A former WeWork employee, who spoke on the condition of anonymity, described an environment filled with perk cutbacks and cost-cutting measures during former CEO Sandeep Mathrani’s tenure, which lasted from early 2020 until his resignation in May 2023.
Most WeWork locations in California, the worker said, were struggling. By this May, the worker alleged it became apparent the company’s runway was running out. By the end of the month, then-Chief Financial Officer Andre Fernandez tendered his resignation just days after Mathrani announced his own exit.
Founder and controversial former CEO Adam Neumann couldn’t help to weigh in on the company’s current troubles.

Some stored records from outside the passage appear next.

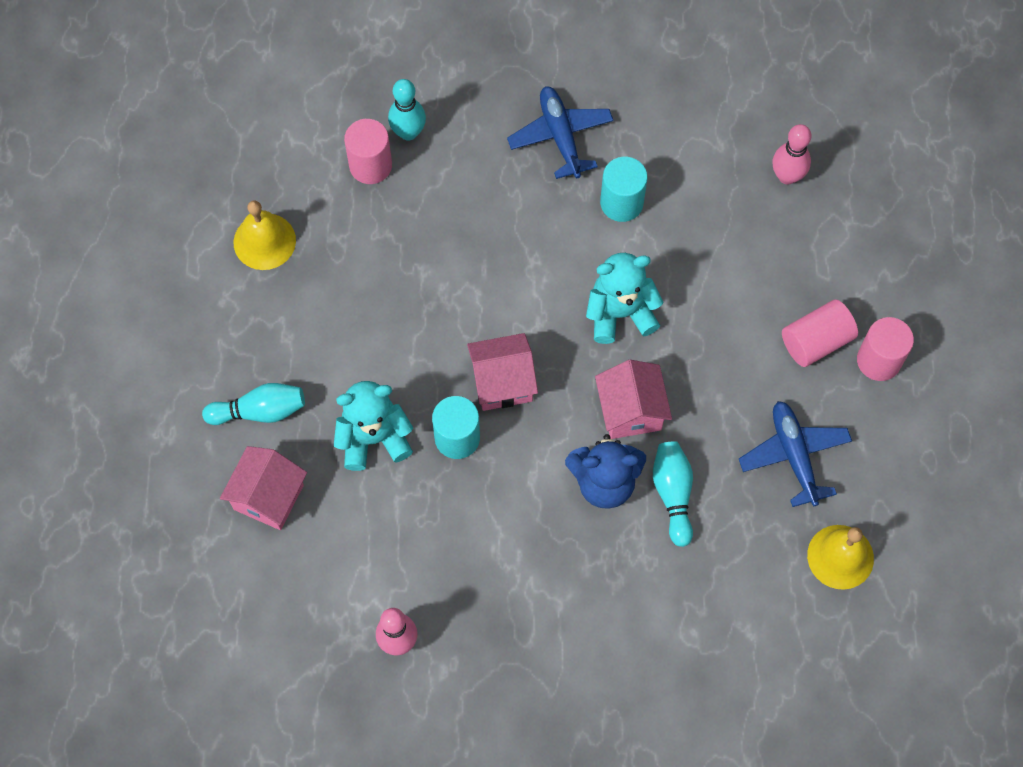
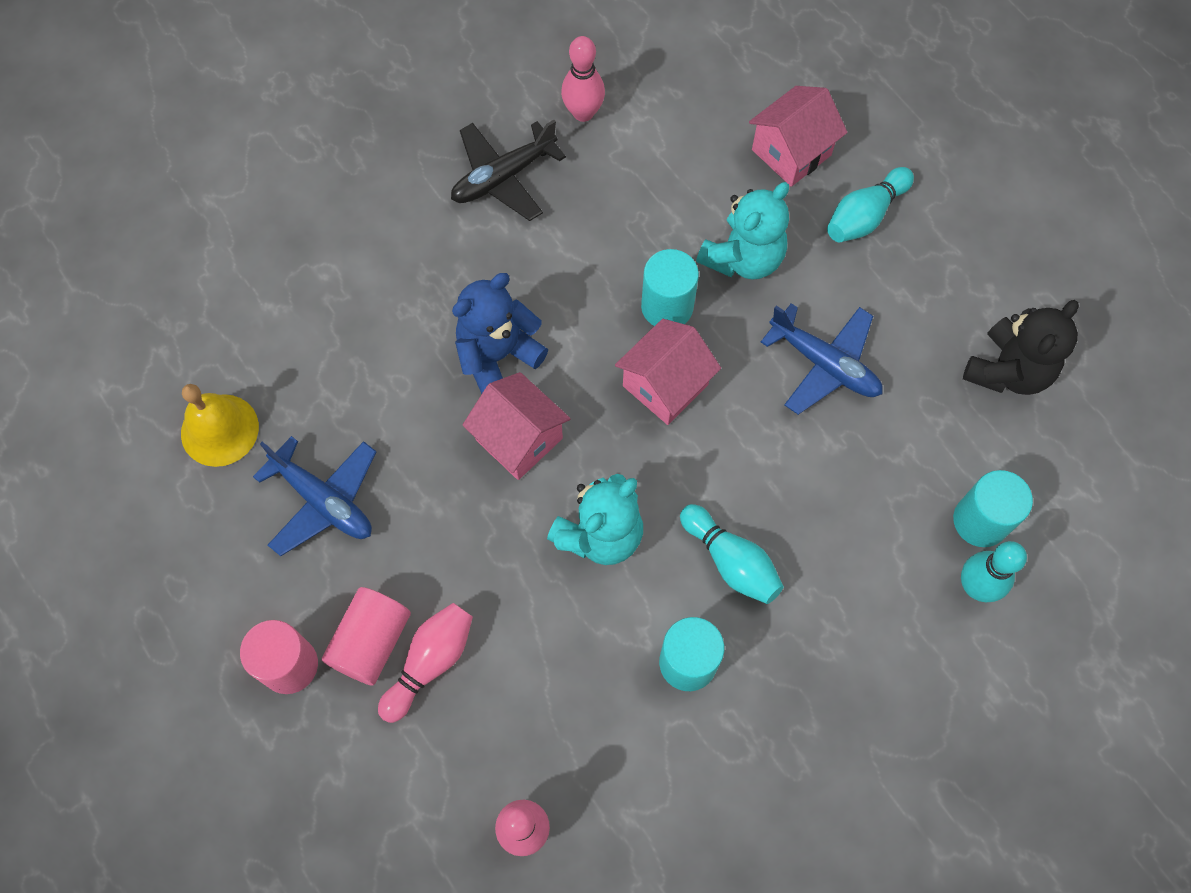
camera: 145 degrees right, 0 degrees up
(264, 241) = (1008, 370): yellow bell -> black teddy bear
(268, 497) = (791, 152): pink house -> pink house turned 60 degrees clockwise
(370, 165) = (980, 521): pink cylinder -> turquoise cylinder
(501, 625) = (503, 177): none -> black plane
(560, 136) = (813, 698): blue plane -> blue plane (824, 364)
(673, 494) = (423, 385): turquoise bowling pin -> turquoise bowling pin (731, 561)
(785, 304) = (430, 662): none -> pink bowling pin

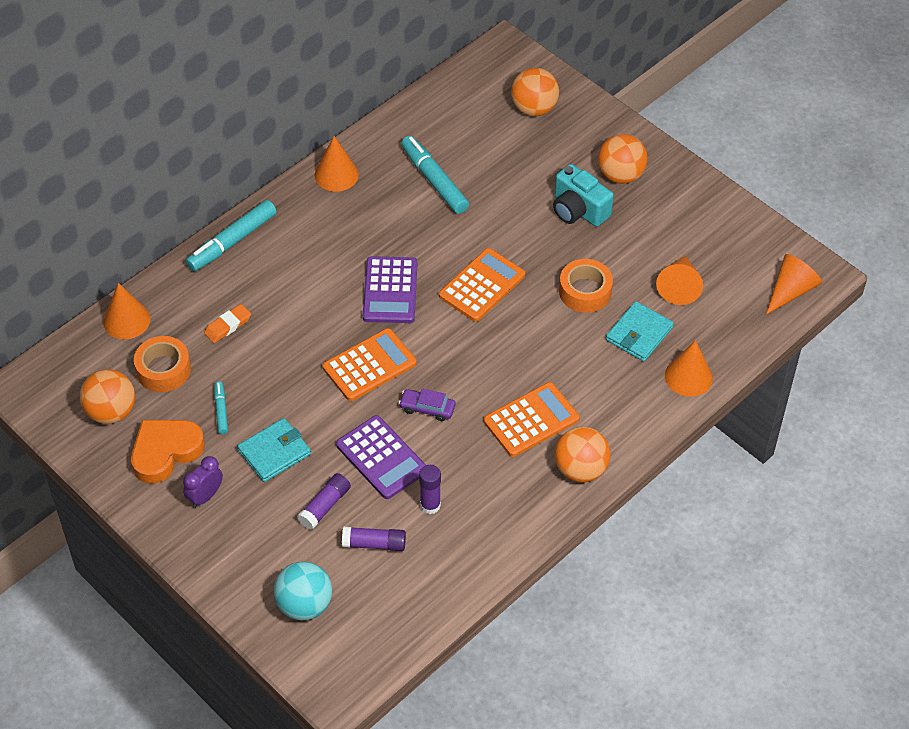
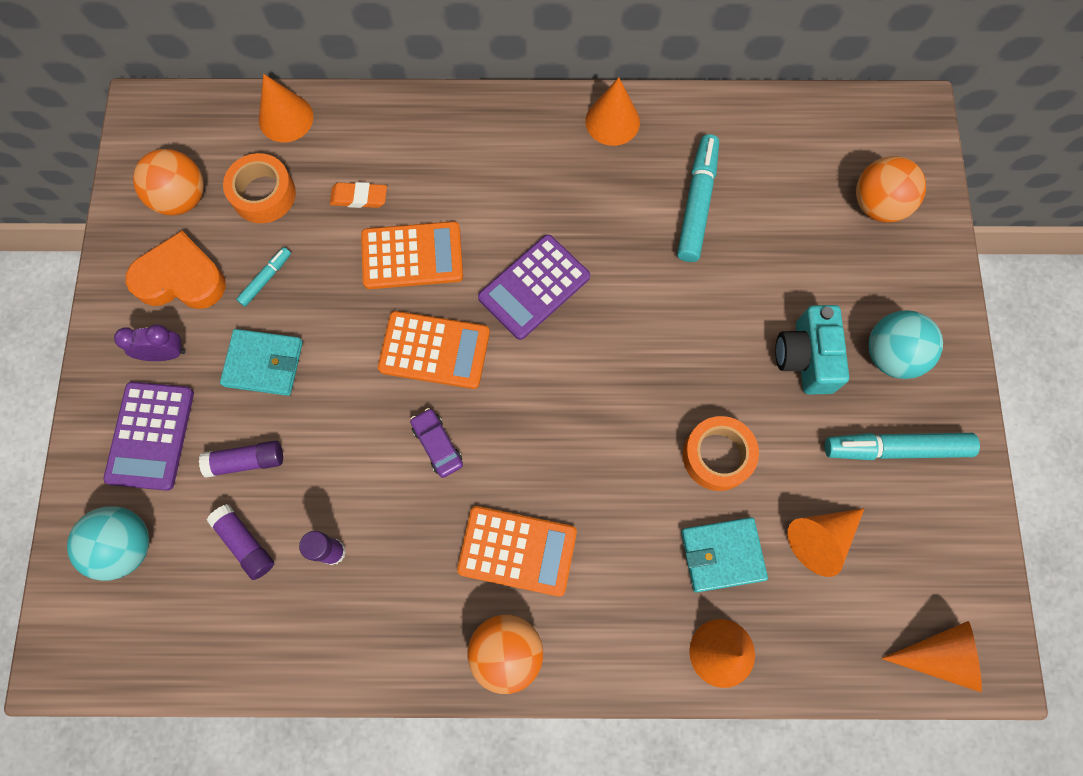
camera: 45 degrees right, 20 degrees up
(232, 242) = (450, 114): turquoise marker -> turquoise marker (895, 449)
(381, 458) = (344, 458): purple calculator -> purple calculator (151, 436)
(482, 285) = (624, 358): orange calculator -> orange calculator (412, 256)
(620, 175) = (891, 355): orange ball -> turquoise ball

“It has been challenging for me to watch from the sidelines since 2019 as WeWork has failed to take advantage of a product that is more relevant today than ever before. I believe that, with the right strategy and team, a reorganization will enable WeWork to emerge successfully,” he said in a statement.
Rafi Sands is the CEO and founder of San Francisco’s Tandem, just one of the many startups attempting to peel away WeWork’s clients.
Last week, Sands was riding down the elevator in WeWork’s 650 California St. location and said he had his first-ever “real-life elevator pitch” for his startup to a current WeWork member.
“The immediate concern is [WeWork clients] just don’t know what’s going on. Obviously, not all the locations are going to close. Many will stay around, but there’s really no visibility at all,” he said.
He credits WeWork with helping to create the category of flexible office space, which has shown a growth in tenant demand amid a larger office downturn. WeWork could have survived in the current world where revenue-share models between landlords and operators predominate, Sands believes, instead of expanding during the pandemic, which tied the company to the costly and inflexible long-term leases that eventually led it into bankruptcy.
“There’s going to be so many business school cases that come out of this,” Sands said. “I think the losers are going to be the ones who see the headlines and don’t read to page 2.”
Sandeep Panda, a startup co-founder who splits his time between San Francisco and Bangalore, would often visit the 650 California St. WeWork location during his time in the city.
“It has been having a few rough years, but I never felt any degradation in quality,” Panda said.
But though he’ll miss the coworking space’s amenities and perks if the company closes up its office spaces, there are other free alternatives in the area he pointed to, such as the Capital One Cafe.
“I’ll miss WeWork, but it’s not the end of the world,” Panda said.